Sedikitnya ada lima pola pengembangan perkebunan kelapa sawit di Indonesia yakni Pola PIR Khusus dan PIR Lokal, Pola PIR Transmigrasi, Pola PIR Koperasi Primer Para Anggota, Pola Kemitraan, dan Kebijakan Kemitraan Revitalisasi Perkebunan (PASPI, 2023). Berikut ini ulasan mengenai kelima pola pengembangan perkebunan kelapa sawit tersebut.
Pola PIR Khusus dan PIR Lokal. Program ini dimulai sejak tahun 1980 dan merupakan kelanjutan dari proyek NES/PIR yang didukung pembiayaan oleh Bank Dunia. Program ini kemudian dikaitkan dengan pengembangan ekonomi daerah.

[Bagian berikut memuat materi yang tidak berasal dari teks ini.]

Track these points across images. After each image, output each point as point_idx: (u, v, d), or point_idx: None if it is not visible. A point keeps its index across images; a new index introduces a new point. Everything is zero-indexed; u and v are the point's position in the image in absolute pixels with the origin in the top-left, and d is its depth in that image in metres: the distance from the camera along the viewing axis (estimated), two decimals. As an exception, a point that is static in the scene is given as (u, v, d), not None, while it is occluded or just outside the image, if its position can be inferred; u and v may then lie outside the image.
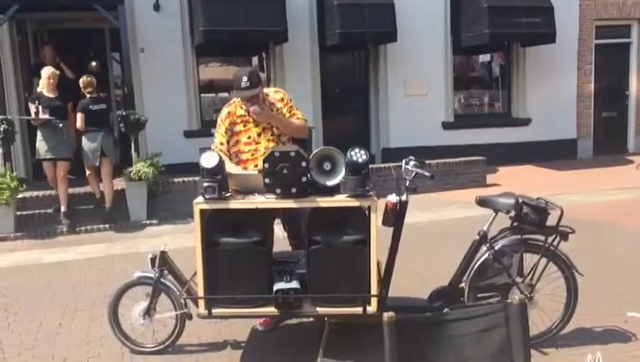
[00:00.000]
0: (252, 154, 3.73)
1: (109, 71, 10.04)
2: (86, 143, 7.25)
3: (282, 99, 3.81)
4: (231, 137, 3.79)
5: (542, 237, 3.45)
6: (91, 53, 9.93)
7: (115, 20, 7.78)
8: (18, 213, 7.16)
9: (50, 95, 7.16)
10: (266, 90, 3.84)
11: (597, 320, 3.89)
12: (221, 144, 3.81)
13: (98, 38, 9.89)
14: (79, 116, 7.18)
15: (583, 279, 3.53)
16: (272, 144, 3.73)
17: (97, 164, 7.29)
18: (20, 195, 7.24)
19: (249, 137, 3.76)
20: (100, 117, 7.33)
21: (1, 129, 7.10)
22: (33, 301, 4.79)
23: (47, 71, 7.24)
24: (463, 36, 10.36)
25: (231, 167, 3.70)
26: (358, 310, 3.32)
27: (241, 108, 3.76)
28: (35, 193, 7.53)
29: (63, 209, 7.15)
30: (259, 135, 3.75)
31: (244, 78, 3.57)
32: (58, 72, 7.32)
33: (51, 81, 7.18)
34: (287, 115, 3.80)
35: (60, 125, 7.04)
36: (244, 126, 3.76)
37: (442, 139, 10.45)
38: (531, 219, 3.40)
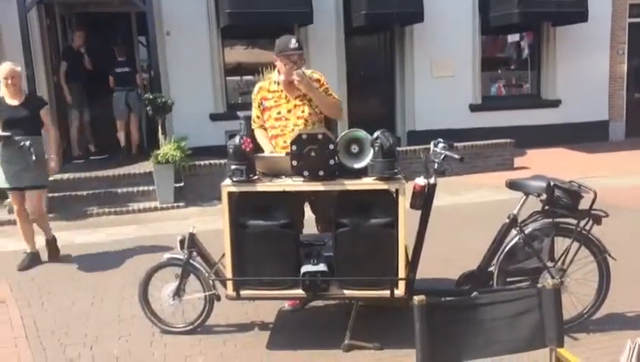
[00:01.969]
0: (281, 130, 3.78)
1: (135, 55, 10.11)
2: (115, 101, 8.85)
3: (319, 80, 3.83)
4: (263, 112, 3.87)
5: (574, 221, 3.39)
6: (118, 37, 10.01)
7: (142, 3, 7.81)
8: (50, 195, 7.29)
9: (14, 102, 5.12)
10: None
11: (629, 305, 3.82)
12: (257, 118, 3.92)
13: (124, 22, 9.95)
14: (110, 78, 8.85)
15: (615, 263, 3.47)
16: (300, 121, 3.75)
17: (126, 118, 8.87)
18: (51, 178, 7.35)
19: (279, 113, 3.80)
20: (125, 78, 8.86)
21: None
22: (65, 281, 4.90)
23: (4, 68, 5.13)
24: (492, 16, 10.15)
25: (263, 141, 3.83)
26: (386, 293, 3.32)
27: (276, 83, 3.81)
28: (65, 175, 7.66)
29: (27, 248, 5.35)
30: (289, 111, 3.78)
31: (293, 40, 3.69)
32: (18, 69, 5.25)
33: (9, 82, 5.06)
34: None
35: (26, 143, 5.01)
36: (275, 102, 3.81)
37: (469, 121, 10.31)
38: (563, 203, 3.34)
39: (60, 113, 9.00)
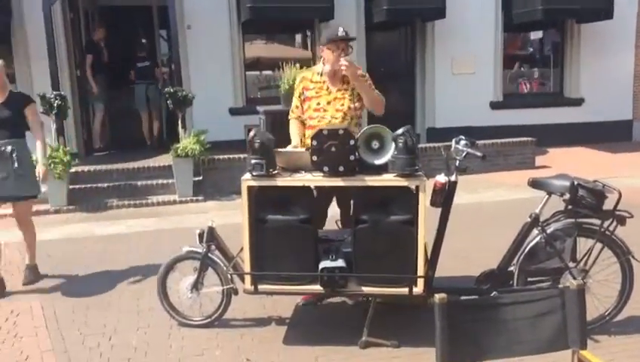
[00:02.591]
0: (319, 121, 3.79)
1: (156, 48, 10.18)
2: (136, 94, 9.38)
3: (363, 76, 3.82)
4: (303, 102, 3.88)
5: (597, 221, 3.33)
6: (139, 30, 10.11)
7: (164, -3, 7.84)
8: (70, 186, 7.38)
9: None
10: None
11: (653, 308, 3.75)
12: (296, 107, 3.95)
13: (146, 16, 10.02)
14: (132, 72, 9.37)
15: (639, 265, 3.40)
16: (339, 114, 3.77)
17: (146, 109, 9.38)
18: (73, 169, 7.46)
19: (318, 104, 3.81)
20: (145, 72, 9.37)
21: (55, 104, 7.31)
22: (85, 271, 4.95)
23: None
24: (515, 12, 10.02)
25: (293, 133, 3.89)
26: (404, 290, 3.29)
27: (319, 74, 3.84)
28: (87, 168, 7.75)
29: (27, 261, 4.75)
30: (328, 103, 3.80)
31: (341, 29, 3.73)
32: (1, 61, 4.51)
33: None
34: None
35: (7, 148, 4.35)
36: (316, 93, 3.83)
37: (490, 119, 10.21)
38: (587, 202, 3.28)
39: (82, 105, 9.12)
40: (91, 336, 3.71)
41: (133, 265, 5.05)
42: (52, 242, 5.90)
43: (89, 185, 7.53)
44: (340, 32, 3.70)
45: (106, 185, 7.57)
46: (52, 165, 7.00)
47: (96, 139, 9.39)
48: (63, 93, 7.66)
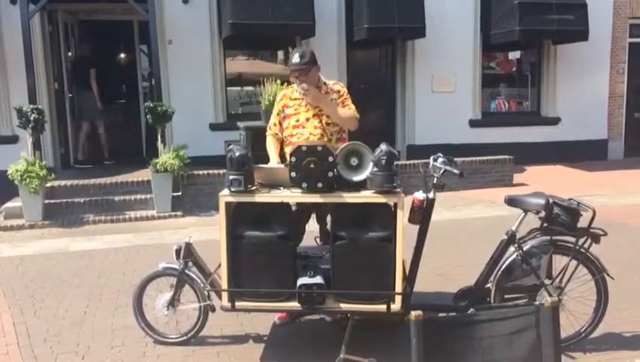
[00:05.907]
0: (297, 138, 3.80)
1: (136, 63, 10.14)
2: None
3: (339, 92, 3.87)
4: (283, 119, 3.90)
5: (572, 239, 3.37)
6: (120, 45, 10.08)
7: (145, 12, 7.83)
8: (46, 201, 7.27)
9: None
10: (324, 79, 3.93)
11: (627, 324, 3.79)
12: (274, 125, 3.96)
13: (127, 30, 10.00)
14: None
15: (613, 282, 3.45)
16: (317, 131, 3.78)
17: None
18: (49, 184, 7.35)
19: (297, 120, 3.83)
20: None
21: (32, 118, 7.21)
22: (59, 288, 4.86)
23: None
24: (493, 33, 10.20)
25: (271, 151, 3.90)
26: (382, 307, 3.29)
27: (297, 92, 3.85)
28: (63, 182, 7.63)
29: None
30: (307, 120, 3.81)
31: (297, 55, 3.72)
32: None
33: None
34: (340, 105, 3.87)
35: None
36: (295, 110, 3.85)
37: (469, 137, 10.32)
38: (562, 220, 3.33)
39: (59, 119, 9.02)
40: (64, 355, 3.63)
41: (109, 282, 4.98)
42: (26, 258, 5.80)
43: (65, 200, 7.42)
44: (295, 58, 3.71)
45: (82, 200, 7.47)
46: (28, 179, 6.89)
47: (78, 154, 9.33)
48: (40, 106, 7.57)
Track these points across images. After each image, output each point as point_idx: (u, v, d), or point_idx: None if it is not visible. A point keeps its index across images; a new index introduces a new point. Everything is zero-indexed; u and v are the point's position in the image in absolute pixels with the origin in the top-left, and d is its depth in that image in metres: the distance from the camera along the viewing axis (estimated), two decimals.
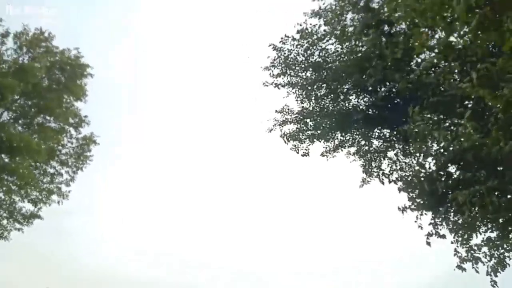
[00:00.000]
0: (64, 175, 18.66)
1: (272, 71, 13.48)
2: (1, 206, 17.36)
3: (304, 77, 13.17)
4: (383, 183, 12.76)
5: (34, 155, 16.48)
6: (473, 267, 9.87)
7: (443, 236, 10.11)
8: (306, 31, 12.88)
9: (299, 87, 13.26)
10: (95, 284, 29.40)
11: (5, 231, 17.68)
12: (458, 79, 9.00)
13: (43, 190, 18.00)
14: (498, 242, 9.76)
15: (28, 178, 16.93)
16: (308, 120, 13.38)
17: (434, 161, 9.93)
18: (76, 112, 18.72)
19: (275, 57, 13.34)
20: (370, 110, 12.38)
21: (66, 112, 18.35)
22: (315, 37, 12.87)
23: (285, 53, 13.22)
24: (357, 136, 13.49)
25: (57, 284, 27.56)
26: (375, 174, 13.30)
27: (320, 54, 12.98)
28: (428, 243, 10.10)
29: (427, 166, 10.14)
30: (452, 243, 10.18)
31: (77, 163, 18.78)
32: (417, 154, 10.67)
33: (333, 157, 14.02)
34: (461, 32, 6.94)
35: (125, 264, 32.59)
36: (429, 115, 9.68)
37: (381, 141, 13.17)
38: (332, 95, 12.94)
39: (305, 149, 14.01)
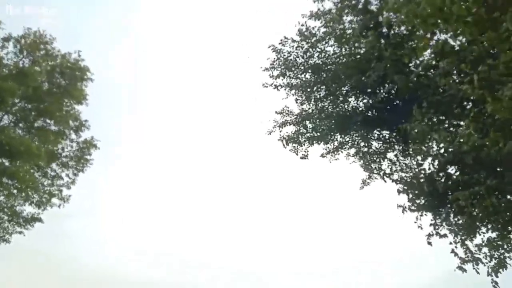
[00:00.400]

Pola PIR Transmigrasi. Pola PIR Transmigrasi atau PIR-Trans dimulai sejak tahun 1986. Pola ini menghubungkan perusahaan perkebunan negara dan swasta sebagai inti dengan masyarakat transmigran sebagai plasma.
Pola PIR Koperasi Primer Para Anggota. Pola PIR Koperasi Primer Para Anggota atau PIR-KPPA dimulai pada tahun 1996. Pola ini mengintegrasikan pengembangan perkebunan kelapa sawit dengan kelembagaan koperasi. Perusahaan perkebunan berperan sebagai inti, sementara petani anggota koperasi menjadi plasma.
Pola Kemitraan. Pola ini dikembangkan sejak tahun 1999. Dalam pola ini, perusahaan perkebunan negara maupun swasta wajib mengalokasikan minimal 20 persen dari total areal perkebunan untuk pengembangan kebun masyarakat. Modelnya dapat berupa pengelolaan satu siklus budidaya dalam satu manajemen perusahaan atau skema build, operate, and transfer (BOT) yang kemudian dialihkan kepada petani.
Kebijakan Kemitraan Revitalisasi Perkebunan. Kebijakan Kemitraan Revitalisasi Perkebunan atau Revit-Bun dimulai sejak tahun 2006. Kebijakan ini menyediakan fasilitas kredit dengan subsidi bunga yang dikaitkan dengan pengembangan energi nabati dan revitalisasi perkebunan.
Saat ini perkebunan kelapa sawit rakyat memegang peranan penting dalam industri sawit nasional. Pangsa luas areal perkebunan sawit rakyat meningkat signifikan dari sekitar dua persen pada tahun 1980 menjadi 42 persen pada tahun 2025.
Bahkan, perkebunan kelapa sawit rakyat Indonesia telah melampaui total areal perkebunan sawit di Malaysia yang merupakan negara produsen minyak sawit terbesar kedua di dunia. Kondisi ini menunjukkan bahwa perkebunan sawit rakyat di Indonesia merupakan perkebunan petani terbesar di dunia.